- 4 boneless, skinless chicken breasts
- ½ tablespoon arrowroot powder (or cornstarch)
- 1 tablespoon cold water
- ½ cup soy sauce (or coconut aminos)
- ¼ cup mirin (or apple cider vinegar)
- 1 tablespoon honey (preferably mild-tasting)
- 1 garlic clove, minced
- ½ teaspoon freshly grated ginger
- ¼ teaspoon ground black pepper
- ¼ teaspoon Sriracha (optional)
- Preheat oven to 425°F (220°C) and place a rack in the middle. Lightly grease a 9×13 baking dish and set aside.

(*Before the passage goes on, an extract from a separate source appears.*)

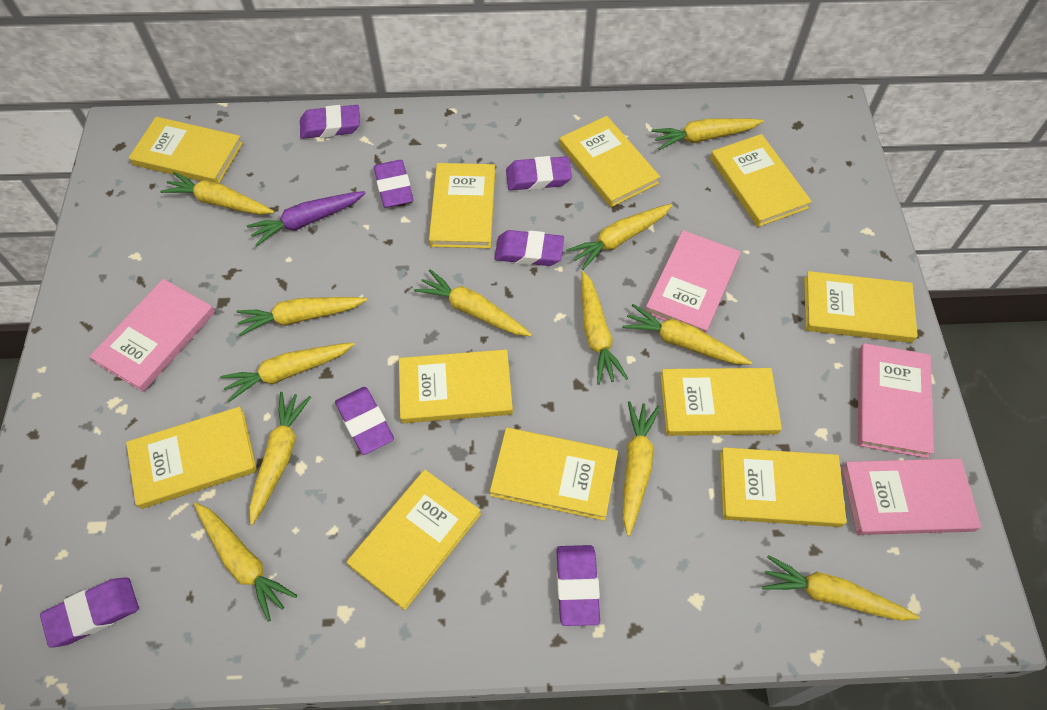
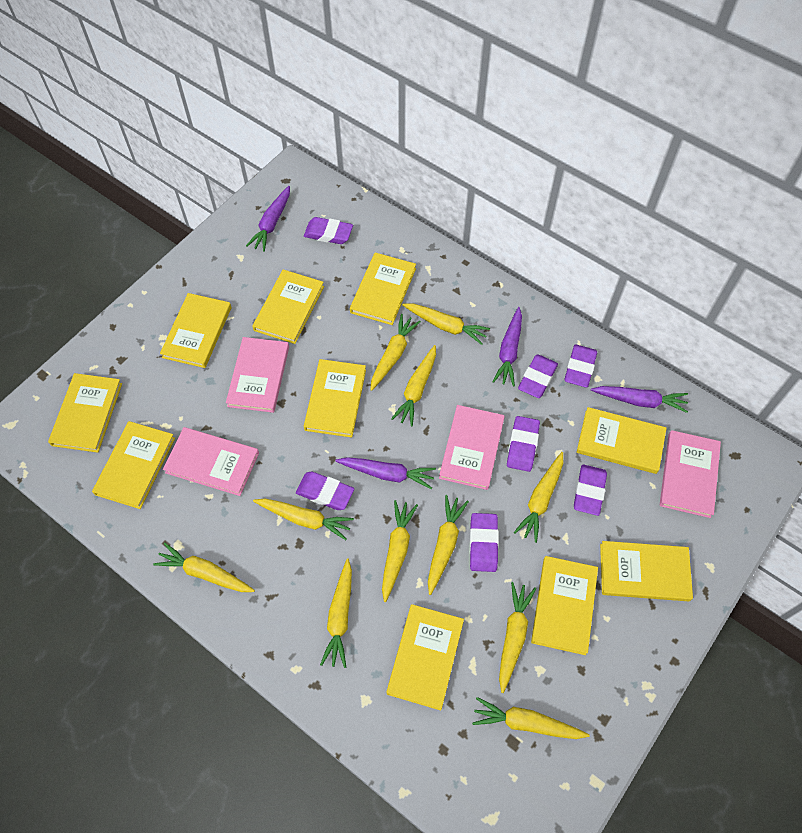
purple carrot: 1 -> 4
yellow book: 11 -> 10
yellow carrot: 12 -> 11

- In a small saucepan mix arrowroot (or cornstarch) and cold water until a thin paste is formed, add soy sauce, mirin (or vinegar) vinegar, honey, garlic, ginger, and black pepper.
- Simmer over low heat, stirring frequently, until sauce starts to thicken.
- Place chicken breasts in the prepared baking dish. Brush the chicken with the sauce on both side.
- Cover with foil and bake for 15 minutes.
- Remove foil, baste with juices sauce and bake uncovered for for 10 to 15 minutes or until cooked through (the temperature should register 165°F on an instant-read thermometer.)
- Cooking time depends on how big the chicken breasts are and how hot your oven is; what matters most is that the chicken is thoroughly cooked.
- Once cooked, let the breasts rest for two minutes.
- Slice the chicken, pour juices over it, sprinkle with sesame seeds, chopped cilantro, and serve.